23.12.2021 - 07:10 | Son Güncellenme:
Her hafta Zorlu PSM'de yaptıkları yüksek tempolu programın heyecanını pembe dosyalarından ilginç konuları çekip çıkararak izleyicilere aktaran, samimi bir dost sohbetinin yanı sıra konuklarının bilinçaltlarına ulaşarak ters köşe konuları konuşan Meriç Aral ve Efe Tunçer'in sıra dışı programı 'Teras Noir'ın bu haftaki konuğu usta oyuncu Hatice Aslan oldu.
Aslan, "Kelimelerle aran pek iyi değilmiş?" sorusunu soran Tunçer'e şu cevabı verdi; "Esasen var olan kelimelerden bahsediyorum, biraz bu konuda çelişkilerim var. Bazı kelimelerde durur düşünürüm, 'Bu ne yani, ben bu kelimeyi neden tam olarak yaşayamıyorum?' derim..."
"Bazı kelimelerin sanki tam anlamı o değilmiş gibi bir yabancılaşma yaşıyorum. Mesela 'kız' kelimesi... Kadına şiddetin ön planda olduğu bu günlerde 'kız' ve 'oğlan' diyerek kızmaktan gelen 'kız' kelimesini vurgulamış oluyoruz. Bu sebeple kız çocuğu dendiğinde ona kızmak anlamında bir şey söylüyoruz. Bu da insanın beyninin arka planında başka şeyler çağrıştırıyor..."
"Bir kitapta 'kız çocuğu yerine neden gül çocuğu demiyoruz?' sorusuna denk gelmiştim. Gerçekten de kız çocuklarına gül ve gülmek gibi tanımlamalar çok yakışıyor."
Oyuncu, Tunçer'in "Fazlasıyla beynimizin bir yerlerinde yer etmiş, bir jenerasyonu anlatan ve çocukluğumuzda hepimize etkisi olan 'Ferhunde Hanımlar' dizisi ile ilgili neler söylerdin?" sorusuna ise şöyle yanıt verdi; "Bir Ankara dizisidir 'Ferhunde Hanımlar' ve Ankara'nın ilk uzun soluklu sitcom televizyon dizisidir. Seynan Levent, o zamanlar Akşama Doğru programını tatlı, hoş, lahuti bir sesle yapıyordu ve şahane bir programdı..."

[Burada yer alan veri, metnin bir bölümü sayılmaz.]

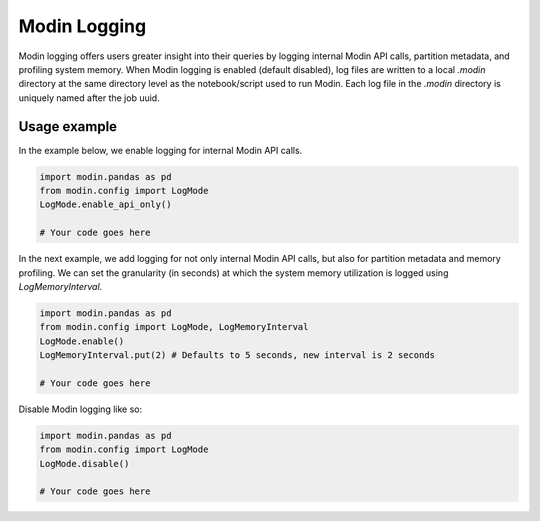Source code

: Modin Logging
=============

Modin logging offers users greater insight into their queries by logging internal Modin API calls, partition metadata, 
and profiling system memory. When Modin logging is enabled (default disabled), log files are written to a local `.modin` directory at the same
directory level as the notebook/script used to run Modin. Each log file in the `.modin` directory is uniquely named after the job uuid. 

Usage example
-------------

In the example below, we enable logging for internal Modin API calls. 

.. code-block:: python

  import modin.pandas as pd
  from modin.config import LogMode
  LogMode.enable_api_only()

  # Your code goes here

In the next example, we add logging for not only internal Modin API calls, but also for partition metadata and memory profiling.
We can set the granularity (in seconds) at which the system memory utilization is logged using `LogMemoryInterval`. 

.. code-block:: python

  import modin.pandas as pd
  from modin.config import LogMode, LogMemoryInterval
  LogMode.enable()
  LogMemoryInterval.put(2) # Defaults to 5 seconds, new interval is 2 seconds

  # Your code goes here

Disable Modin logging like so:

.. code-block:: python

  import modin.pandas as pd
  from modin.config import LogMode
  LogMode.disable()

  # Your code goes here
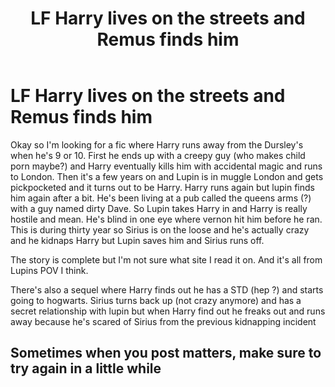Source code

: #+TITLE: LF Harry lives on the streets and Remus finds him

* LF Harry lives on the streets and Remus finds him
:PROPERTIES:
:Author: Kwaj1913
:Score: 5
:DateUnix: 1561633604.0
:DateShort: 2019-Jun-27
:FlairText: What's That Fic?
:END:
Okay so I'm looking for a fic where Harry runs away from the Dursley's when he's 9 or 10. First he ends up with a creepy guy (who makes child porn maybe?) and Harry eventually kills him with accidental magic and runs to London. Then it's a few years on and Lupin is in muggle London and gets pickpocketed and it turns out to be Harry. Harry runs again but lupin finds him again after a bit. He's been living at a pub called the queens arms (?) with a guy named dirty Dave. So Lupin takes Harry in and Harry is really hostile and mean. He's blind in one eye where vernon hit him before he ran. This is during thirty year so Sirius is on the loose and he's actually crazy and he kidnaps Harry but Lupin saves him and Sirius runs off.

The story is complete but I'm not sure what site I read it on. And it's all from Lupins POV I think.

There's also a sequel where Harry finds out he has a STD (hep ?) and starts going to hogwarts. Sirius turns back up (not crazy anymore) and has a secret relationship with lupin but when Harry find out he freaks out and runs away because he's scared of Sirius from the previous kidnapping incident


** Sometimes when you post matters, make sure to try again in a little while
:PROPERTIES:
:Author: ThellraAK
:Score: 1
:DateUnix: 1561825748.0
:DateShort: 2019-Jun-29
:END:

"Bir gün Seynan Hanım, TRT binasındaki ofisine çağırdı bizi ve böyle bir dizi yapmak istiyorum dedi. İşte bana 'Sen ortanca kızsın, Necla karakterisin' dedi ve başladık projeye. Ben de o zamanlar tiyatro yapıyorum ve dizi çok yeni bir alandı benim için. Ben o zamanlar gidip dizideki Necla karakterim için kıyafet alışverişi yapıyordum 'Aa bu çok yakışır Necla'ya' deyip alıyordum..."
"Yani Necla'nın giydiği tüm kıyafetler, daha doğrusu tüm karakterlerin kıyafetlerini oyuncular kendisi seçip sete getiriyordu. Biz sete sürekli elimizde bir bavul ile geliyorduk o zamanlar. Kısaca biz yedi yıl boyunca o sette ölümler, doğumlar, evlilikler yüzlerce olaya şahit olduk. Bugün de halen o alışkanlığım, kimsenin işine çok karışmamak şartıyla sürer. Karaktere yakışacak bir kostüm, aksesuar oldu mu sete getiririm çünkü katkı sağlamak hoşuma gidiyor."

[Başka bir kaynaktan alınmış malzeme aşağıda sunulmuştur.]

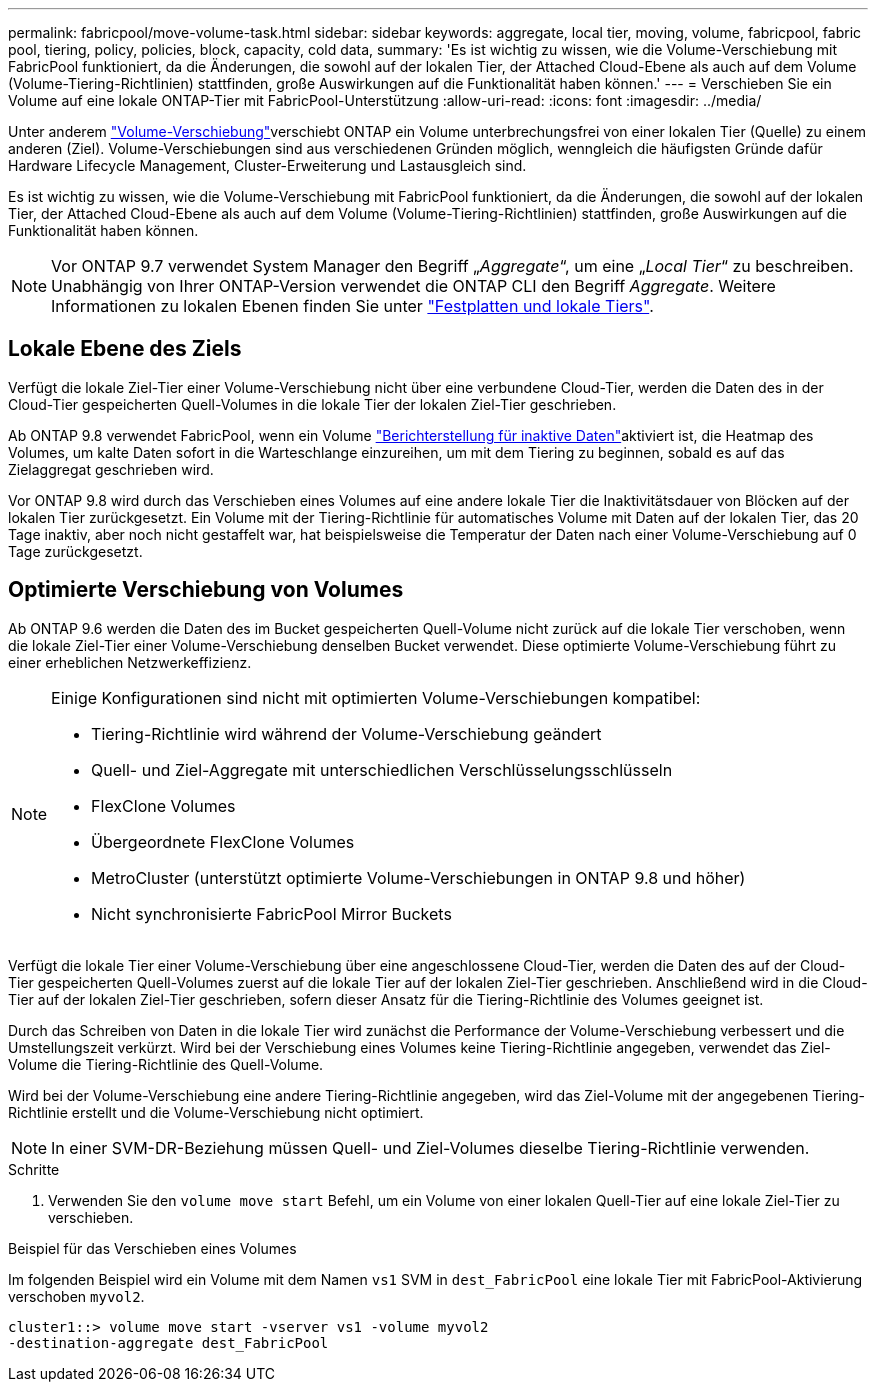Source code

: ---
permalink: fabricpool/move-volume-task.html 
sidebar: sidebar 
keywords: aggregate, local tier, moving, volume, fabricpool, fabric pool, tiering, policy, policies, block, capacity, cold data, 
summary: 'Es ist wichtig zu wissen, wie die Volume-Verschiebung mit FabricPool funktioniert, da die Änderungen, die sowohl auf der lokalen Tier, der Attached Cloud-Ebene als auch auf dem Volume (Volume-Tiering-Richtlinien) stattfinden, große Auswirkungen auf die Funktionalität haben können.' 
---
= Verschieben Sie ein Volume auf eine lokale ONTAP-Tier mit FabricPool-Unterstützung
:allow-uri-read: 
:icons: font
:imagesdir: ../media/


[role="lead"]
Unter anderem link:../volumes/move-volume-task.html["Volume-Verschiebung"]verschiebt ONTAP ein Volume unterbrechungsfrei von einer lokalen Tier (Quelle) zu einem anderen (Ziel). Volume-Verschiebungen sind aus verschiedenen Gründen möglich, wenngleich die häufigsten Gründe dafür Hardware Lifecycle Management, Cluster-Erweiterung und Lastausgleich sind.

Es ist wichtig zu wissen, wie die Volume-Verschiebung mit FabricPool funktioniert, da die Änderungen, die sowohl auf der lokalen Tier, der Attached Cloud-Ebene als auch auf dem Volume (Volume-Tiering-Richtlinien) stattfinden, große Auswirkungen auf die Funktionalität haben können.


NOTE: Vor ONTAP 9.7 verwendet System Manager den Begriff „_Aggregate_“, um eine „_Local Tier_“ zu beschreiben. Unabhängig von Ihrer ONTAP-Version verwendet die ONTAP CLI den Begriff _Aggregate_. Weitere Informationen zu lokalen Ebenen finden Sie unter link:../disks-aggregates/index.html["Festplatten und lokale Tiers"].



== Lokale Ebene des Ziels

Verfügt die lokale Ziel-Tier einer Volume-Verschiebung nicht über eine verbundene Cloud-Tier, werden die Daten des in der Cloud-Tier gespeicherten Quell-Volumes in die lokale Tier der lokalen Ziel-Tier geschrieben.

Ab ONTAP 9.8 verwendet FabricPool, wenn ein Volume link:determine-data-inactive-reporting-task.html["Berichterstellung für inaktive Daten"]aktiviert ist, die Heatmap des Volumes, um kalte Daten sofort in die Warteschlange einzureihen, um mit dem Tiering zu beginnen, sobald es auf das Zielaggregat geschrieben wird.

Vor ONTAP 9.8 wird durch das Verschieben eines Volumes auf eine andere lokale Tier die Inaktivitätsdauer von Blöcken auf der lokalen Tier zurückgesetzt. Ein Volume mit der Tiering-Richtlinie für automatisches Volume mit Daten auf der lokalen Tier, das 20 Tage inaktiv, aber noch nicht gestaffelt war, hat beispielsweise die Temperatur der Daten nach einer Volume-Verschiebung auf 0 Tage zurückgesetzt.



== Optimierte Verschiebung von Volumes

Ab ONTAP 9.6 werden die Daten des im Bucket gespeicherten Quell-Volume nicht zurück auf die lokale Tier verschoben, wenn die lokale Ziel-Tier einer Volume-Verschiebung denselben Bucket verwendet. Diese optimierte Volume-Verschiebung führt zu einer erheblichen Netzwerkeffizienz.

[NOTE]
====
Einige Konfigurationen sind nicht mit optimierten Volume-Verschiebungen kompatibel:

* Tiering-Richtlinie wird während der Volume-Verschiebung geändert
* Quell- und Ziel-Aggregate mit unterschiedlichen Verschlüsselungsschlüsseln
* FlexClone Volumes
* Übergeordnete FlexClone Volumes
* MetroCluster (unterstützt optimierte Volume-Verschiebungen in ONTAP 9.8 und höher)
* Nicht synchronisierte FabricPool Mirror Buckets


====
Verfügt die lokale Tier einer Volume-Verschiebung über eine angeschlossene Cloud-Tier, werden die Daten des auf der Cloud-Tier gespeicherten Quell-Volumes zuerst auf die lokale Tier auf der lokalen Ziel-Tier geschrieben. Anschließend wird in die Cloud-Tier auf der lokalen Ziel-Tier geschrieben, sofern dieser Ansatz für die Tiering-Richtlinie des Volumes geeignet ist.

Durch das Schreiben von Daten in die lokale Tier wird zunächst die Performance der Volume-Verschiebung verbessert und die Umstellungszeit verkürzt. Wird bei der Verschiebung eines Volumes keine Tiering-Richtlinie angegeben, verwendet das Ziel-Volume die Tiering-Richtlinie des Quell-Volume.

Wird bei der Volume-Verschiebung eine andere Tiering-Richtlinie angegeben, wird das Ziel-Volume mit der angegebenen Tiering-Richtlinie erstellt und die Volume-Verschiebung nicht optimiert.


NOTE: In einer SVM-DR-Beziehung müssen Quell- und Ziel-Volumes dieselbe Tiering-Richtlinie verwenden.

.Schritte
. Verwenden Sie den `volume move start` Befehl, um ein Volume von einer lokalen Quell-Tier auf eine lokale Ziel-Tier zu verschieben.


.Beispiel für das Verschieben eines Volumes
Im folgenden Beispiel wird ein Volume mit dem Namen `vs1` SVM in `dest_FabricPool` eine lokale Tier mit FabricPool-Aktivierung verschoben `myvol2`.

[listing]
----
cluster1::> volume move start -vserver vs1 -volume myvol2
-destination-aggregate dest_FabricPool
----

Aslan, Tunçer'in "Oynarken bir sorumluluk hissediyor musun yoksa o an sorumluluğu bıraktığın bir nokta oluyor mu senin için?" sorusunu şu şekilde cevapladı; "Elbette sorumluluk hissediyorum. Zaten sorumluluk duygusu olmasa bu işin içinde olmazsın. O sorumluluğu yüklenmek güzel bir şey..."
"Çünkü yaptığım işin içinde oyuncu arkadaşlarım var, yeni mezun arkadaşlarım ve bize zamanını harcayan seyirciler var ki bu zaman çok değerli. Kimsenin izlerken harcadığı zamanı boşa gitsin istemem. Bu yüzden elimden gelenin en iyisini yapmaya çalışıyorum."